'Tea Party' Ringer May Spoil N.Y. House Race for GOP

With days to go before voters in New York’s 26th District fill the vacancy in their U.S. House seat, guessing is rising among Republicans and Democrats and in the press that the outcome of the contest could be for Democrats what Scott Brown’s win in the Massachusetts Senate race in 2010 was for the Republicans.

Making the contest a referendum on ObamaCare and drawing support from conservatives throughout the nation, Brown made headlines worldwide by putting the Senate seat formerly held by Ted Kennedy (and before him, brother Jack) into Republican hands.

In the Buffalo-area 26th District, Democrat Kathy Hochul is trying to make the special election on Tuesday a referendum on the Republican alternative budget championed by House Budget Committee Chairman Paul Ryan (R.-Wis.).  Should Hochul emerge triumphant in a district that has been in Republican hands for the last 41 years (18 of those with the late Rep. Jack Kemp), it seems a safe bet to say the liberal media will spin the results into a voter repudiation of the Ryan budget.

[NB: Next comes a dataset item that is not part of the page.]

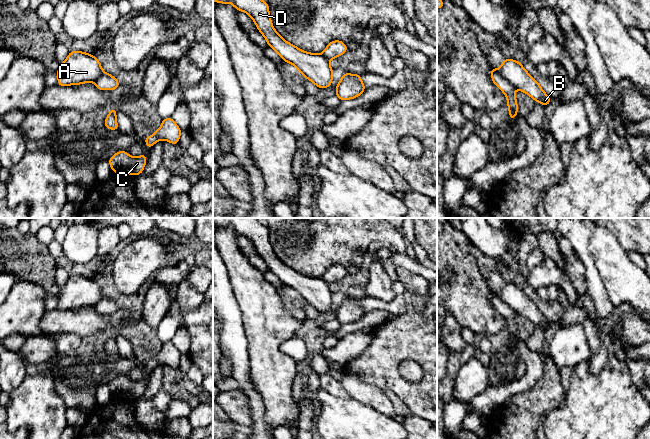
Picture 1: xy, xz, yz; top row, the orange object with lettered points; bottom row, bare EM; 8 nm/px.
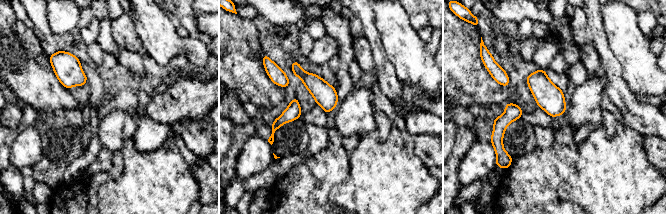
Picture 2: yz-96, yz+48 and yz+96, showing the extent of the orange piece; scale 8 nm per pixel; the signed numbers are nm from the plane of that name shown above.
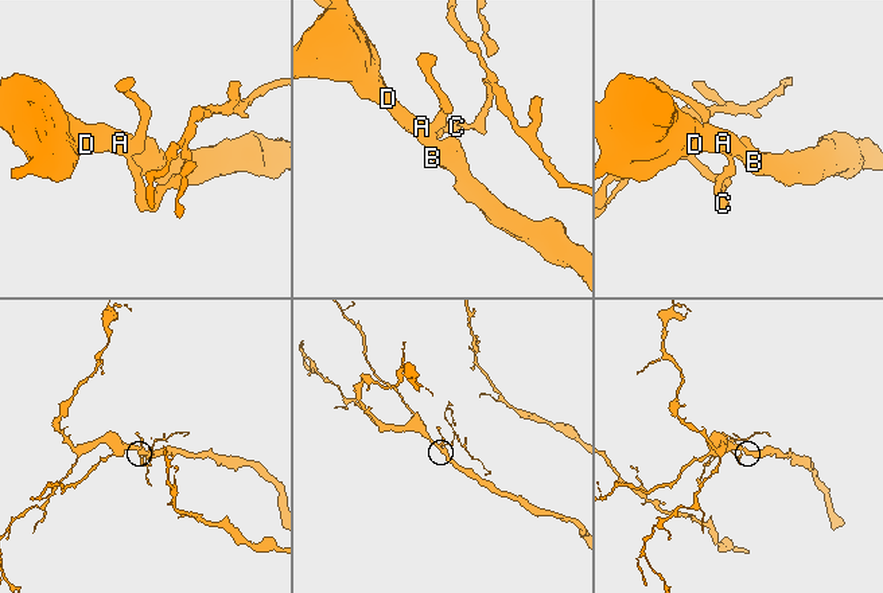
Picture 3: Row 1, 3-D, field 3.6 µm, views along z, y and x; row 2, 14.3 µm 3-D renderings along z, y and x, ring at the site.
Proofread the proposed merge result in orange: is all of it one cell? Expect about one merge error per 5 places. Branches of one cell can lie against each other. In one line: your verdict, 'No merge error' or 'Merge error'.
Merge error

The latest Siena College poll shows Erie County Clerk Hochul trailing Republican State Assemblywoman Jane Corwin by a margin of only 36% to 31%, with a whopping 23% going to dubious “Tea Party” nominee Jack Davis.  A Public Policy Polling survey shows Hochul leading Corwin by 35% to 31%, with 24% going to Davis.

In TV broadsides for the past few weeks, Hochul has been hammering Corwin for her endorsement of the Ryan budget, which the Democratic nominee declares “would essentially end Medicare.”  Hochul’s campaign kitty is fueled by national appeals from groups such as the New York Working Families Party, an offspring of ACORN, whose ballot line Hochul carries along with that of the Democratic Party. 

Alerting liberals nationwide that “[t]his race can and should be a referendum on the Ryan budget,” the Working Families mailings urge, “[T]he Republicans expect to win this race, but if we can upset their apple cart, it would be a huge deal across the nation.” 

But just a minute.  Should  Hochul defeat Corwin, it will be less because of issue stands and more because of the presence of a third candidate: multimillionaire Davis, who is carrying the banner of the Tea Party but is in fact a Democrat who was the Democratic nominee in the 26th District in ’06. 

Because of the name Tea Party and the use of his personal wealth to be a presence in the race, Davis is a factor.  Several genuine Tea Party groups in the Buffalo area have denounced Davis and weighed in for Corwin (who also carries the lines of the smaller Independence and Conservative parties on the Empire State ballot). 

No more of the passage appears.